Enter climate change. The 2020-2021 period saw a remarkable shift from drought to deluge. La Niña events brought heavy rains across eastern Australia, ending a long dry spell. The rain revitalised crops and pastures, but also created a perfect habitat for mice. With plenty of food (spilled grain) and cover (thick stubble), the mouse population exploded. The key metric is the ‘mouse index’, which measures the percentage of traps containing rodents. In early 2021, that index exceeded 70% in some regions, a level not seen since the early 1990s.
But this is not just a natural cycle. Human modifications of the landscape have amplified the problem. Intensive grain farming, with vast monocultures of wheat, canola, and barley, provides a continuous food supply for mice. Moreover, the shift towards minimum tillage agriculture leaves more crop residue on the soil surface, offering shelter. In effect, we have created a massive, year-round pantry and hotel for mice.
The consequences are devastating. Mice consume and contaminate grain stores. They gnaw through wiring in combines and silos, causing fires and machinery failures. They spread diseases like leptospirosis and salmonella, threatening human and livestock health. And they wreak psychological havoc on farming families, who live with the constant sound of scurrying and the smell of dead rodents.
Control methods are limited. Poisons are used, but mice can develop resistance. Zinc phosphide, a common rodenticide, is effective but can kill non-target species such as raptors and dogs. There is talk of biological controls, like introducing a virus that specifically targets mice, but the precedent for such interventions is fraught with ecological complexity. In the meantime, farmers resort to breeding flocks of feral cats and setting up electric fences, but these are stop-gaps.

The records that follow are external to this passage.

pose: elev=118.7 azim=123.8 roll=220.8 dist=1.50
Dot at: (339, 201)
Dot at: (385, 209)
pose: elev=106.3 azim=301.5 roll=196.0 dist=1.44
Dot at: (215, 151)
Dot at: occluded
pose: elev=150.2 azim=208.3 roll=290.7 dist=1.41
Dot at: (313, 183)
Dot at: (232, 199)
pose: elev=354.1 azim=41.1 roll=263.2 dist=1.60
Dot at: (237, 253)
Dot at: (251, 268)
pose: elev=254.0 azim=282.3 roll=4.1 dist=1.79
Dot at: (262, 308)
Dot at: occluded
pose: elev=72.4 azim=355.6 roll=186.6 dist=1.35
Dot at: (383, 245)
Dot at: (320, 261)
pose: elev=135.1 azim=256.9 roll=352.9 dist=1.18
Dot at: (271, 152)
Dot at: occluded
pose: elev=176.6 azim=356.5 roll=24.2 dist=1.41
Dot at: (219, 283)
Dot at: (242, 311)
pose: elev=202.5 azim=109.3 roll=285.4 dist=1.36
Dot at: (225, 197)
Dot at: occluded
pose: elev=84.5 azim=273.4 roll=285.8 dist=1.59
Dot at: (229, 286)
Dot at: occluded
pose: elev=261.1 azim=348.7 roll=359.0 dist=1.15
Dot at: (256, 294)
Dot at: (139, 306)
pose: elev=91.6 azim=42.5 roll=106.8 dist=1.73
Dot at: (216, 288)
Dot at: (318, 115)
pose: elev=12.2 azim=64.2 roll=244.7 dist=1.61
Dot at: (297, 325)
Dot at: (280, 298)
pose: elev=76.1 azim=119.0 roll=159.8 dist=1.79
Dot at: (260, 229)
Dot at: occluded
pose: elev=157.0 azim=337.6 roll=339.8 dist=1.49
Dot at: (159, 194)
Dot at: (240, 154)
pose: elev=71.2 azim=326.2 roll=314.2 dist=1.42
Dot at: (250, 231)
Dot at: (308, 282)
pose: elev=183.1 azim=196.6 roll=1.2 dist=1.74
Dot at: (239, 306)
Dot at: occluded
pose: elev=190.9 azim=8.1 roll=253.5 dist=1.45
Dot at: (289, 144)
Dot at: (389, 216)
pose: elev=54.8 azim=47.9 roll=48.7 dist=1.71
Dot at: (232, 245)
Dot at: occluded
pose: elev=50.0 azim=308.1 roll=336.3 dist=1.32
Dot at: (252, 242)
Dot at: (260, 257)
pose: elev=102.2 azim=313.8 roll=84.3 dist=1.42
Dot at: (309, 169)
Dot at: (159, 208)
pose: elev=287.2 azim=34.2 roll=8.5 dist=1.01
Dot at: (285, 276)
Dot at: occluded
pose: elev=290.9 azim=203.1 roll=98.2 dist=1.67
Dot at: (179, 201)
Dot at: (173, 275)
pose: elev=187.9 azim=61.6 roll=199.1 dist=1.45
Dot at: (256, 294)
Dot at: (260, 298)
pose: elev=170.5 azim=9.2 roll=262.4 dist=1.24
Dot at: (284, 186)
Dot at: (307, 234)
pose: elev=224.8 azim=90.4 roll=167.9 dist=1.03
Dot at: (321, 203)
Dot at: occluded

The bigger picture is sobering. As the climate warms, the frequency of extreme weather events, including the ‘boom-bust’ cycles that fuel plagues, is expected to increase. For Australia, a nation already battered by fires, floods, and heatwaves, the mouse plague is yet another symptom of a biosphere under stress. It reminds us that ecological systems do not respect our boundaries. They respond to physical realities: heat, water, and food.
What is to be done? In the short term, farmers are calling for greater research into integrated pest management, including the development of smarter poisons that target mice without harming the ecosystem. In the longer term, the conversation must turn to how we manage agricultural landscapes. Diversifying crops, restoring natural predators, and building resilience into farming systems are not soft options; they are hard necessities.
For now, the mice are winning. But their victory is not inevitable. It is a call to action for a scientific and policy response that matches the scale of the crisis. As I sit in my study, thousands of miles away, I can still feel a sense of calm urgency. The data are clear. The physics and biology are unambiguous. We ignore them at our peril.